** Records provided follows **
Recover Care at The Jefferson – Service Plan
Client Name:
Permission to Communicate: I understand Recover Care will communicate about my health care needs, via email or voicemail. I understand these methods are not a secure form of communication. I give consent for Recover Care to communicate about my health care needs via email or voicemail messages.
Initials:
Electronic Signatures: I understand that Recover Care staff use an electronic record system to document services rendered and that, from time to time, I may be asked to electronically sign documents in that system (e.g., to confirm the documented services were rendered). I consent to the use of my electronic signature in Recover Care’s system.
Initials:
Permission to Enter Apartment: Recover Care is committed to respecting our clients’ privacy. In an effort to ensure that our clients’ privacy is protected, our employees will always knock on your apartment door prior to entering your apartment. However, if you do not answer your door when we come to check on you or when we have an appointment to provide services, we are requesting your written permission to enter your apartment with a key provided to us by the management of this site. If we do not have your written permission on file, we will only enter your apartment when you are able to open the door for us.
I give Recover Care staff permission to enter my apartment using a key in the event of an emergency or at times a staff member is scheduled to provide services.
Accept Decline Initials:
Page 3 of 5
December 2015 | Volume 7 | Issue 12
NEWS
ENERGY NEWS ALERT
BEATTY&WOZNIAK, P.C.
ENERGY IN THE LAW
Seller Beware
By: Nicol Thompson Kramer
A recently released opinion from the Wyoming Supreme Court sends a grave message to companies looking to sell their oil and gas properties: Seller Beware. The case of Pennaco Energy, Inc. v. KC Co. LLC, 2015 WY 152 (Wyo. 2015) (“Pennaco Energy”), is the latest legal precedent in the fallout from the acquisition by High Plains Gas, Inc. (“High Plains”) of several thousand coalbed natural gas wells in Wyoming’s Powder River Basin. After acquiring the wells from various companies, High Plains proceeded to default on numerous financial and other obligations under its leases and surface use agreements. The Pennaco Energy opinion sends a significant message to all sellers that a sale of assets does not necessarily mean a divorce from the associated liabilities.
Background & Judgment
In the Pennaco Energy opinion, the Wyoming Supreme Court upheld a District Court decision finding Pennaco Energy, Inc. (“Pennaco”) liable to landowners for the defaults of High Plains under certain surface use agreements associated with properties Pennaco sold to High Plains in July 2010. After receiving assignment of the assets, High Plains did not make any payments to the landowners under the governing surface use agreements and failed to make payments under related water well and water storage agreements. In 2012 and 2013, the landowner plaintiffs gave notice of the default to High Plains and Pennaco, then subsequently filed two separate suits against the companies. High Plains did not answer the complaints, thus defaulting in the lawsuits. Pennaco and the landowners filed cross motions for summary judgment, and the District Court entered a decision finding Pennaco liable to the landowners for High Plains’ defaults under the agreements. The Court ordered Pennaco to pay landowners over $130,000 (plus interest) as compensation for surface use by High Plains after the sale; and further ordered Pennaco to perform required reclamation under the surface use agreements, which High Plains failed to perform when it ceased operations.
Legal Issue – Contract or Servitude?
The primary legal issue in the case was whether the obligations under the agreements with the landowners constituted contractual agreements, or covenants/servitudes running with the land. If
** End of Records provided **
- Directions for this task: Retype all of the material above. Do not alter a single word.

- Solution to this problem:
Recover Care at The Jefferson – Service Plan
Client Name:
Permission to Communicate: I understand Recover Care will communicate about my health care needs, via email or voicemail. I understand these methods are not a secure form of communication. I give consent for Recover Care to communicate about my health care needs via email or voicemail messages.
Initials:
Electronic Signatures: I understand that Recover Care staff use an electronic record system to document services rendered and that, from time to time, I may be asked to electronically sign documents in that system (e.g., to confirm the documented services were rendered). I consent to the use of my electronic signature in Recover Care’s system.
Initials:
Permission to Enter Apartment: Recover Care is committed to respecting our clients’ privacy. In an effort to ensure that our clients’ privacy is protected, our employees will always knock on your apartment door prior to entering your apartment. However, if you do not answer your door when we come to check on you or when we have an appointment to provide services, we are requesting your written permission to enter your apartment with a key provided to us by the management of this site. If we do not have your written permission on file, we will only enter your apartment when you are able to open the door for us.
I give Recover Care staff permission to enter my apartment using a key in the event of an emergency or at times a staff member is scheduled to provide services.
Accept Decline Initials:
Page 3 of 5
December 2015 | Volume 7 | Issue 12
NEWS
ENERGY NEWS ALERT
BEATTY&WOZNIAK, P.C.
ENERGY IN THE LAW
Seller Beware
By: Nicol Thompson Kramer
A recently released opinion from the Wyoming Supreme Court sends a grave message to companies looking to sell their oil and gas properties: Seller Beware. The case of Pennaco Energy, Inc. v. KC Co. LLC, 2015 WY 152 (Wyo. 2015) (“Pennaco Energy”), is the latest legal precedent in the fallout from the acquisition by High Plains Gas, Inc. (“High Plains”) of several thousand coalbed natural gas wells in Wyoming’s Powder River Basin. After acquiring the wells from various companies, High Plains proceeded to default on numerous financial and other obligations under its leases and surface use agreements. The Pennaco Energy opinion sends a significant message to all sellers that a sale of assets does not necessarily mean a divorce from the associated liabilities.
Background & Judgment
In the Pennaco Energy opinion, the Wyoming Supreme Court upheld a District Court decision finding Pennaco Energy, Inc. (“Pennaco”) liable to landowners for the defaults of High Plains under certain surface use agreements associated with properties Pennaco sold to High Plains in July 2010. After receiving assignment of the assets, High Plains did not make any payments to the landowners under the governing surface use agreements and failed to make payments under related water well and water storage agreements. In 2012 and 2013, the landowner plaintiffs gave notice of the default to High Plains and Pennaco, then subsequently filed two separate suits against the companies. High Plains did not answer the complaints, thus defaulting in the lawsuits. Pennaco and the landowners filed cross motions for summary judgment, and the District Court entered a decision finding Pennaco liable to the landowners for High Plains’ defaults under the agreements. The Court ordered Pennaco to pay landowners over $130,000 (plus interest) as compensation for surface use by High Plains after the sale; and further ordered Pennaco to perform required reclamation under the surface use agreements, which High Plains failed to perform when it ceased operations.
Legal Issue – Contract or Servitude?
The primary legal issue in the case was whether the obligations under the agreements with the landowners constituted contractual agreements, or covenants/servitudes running with the land. If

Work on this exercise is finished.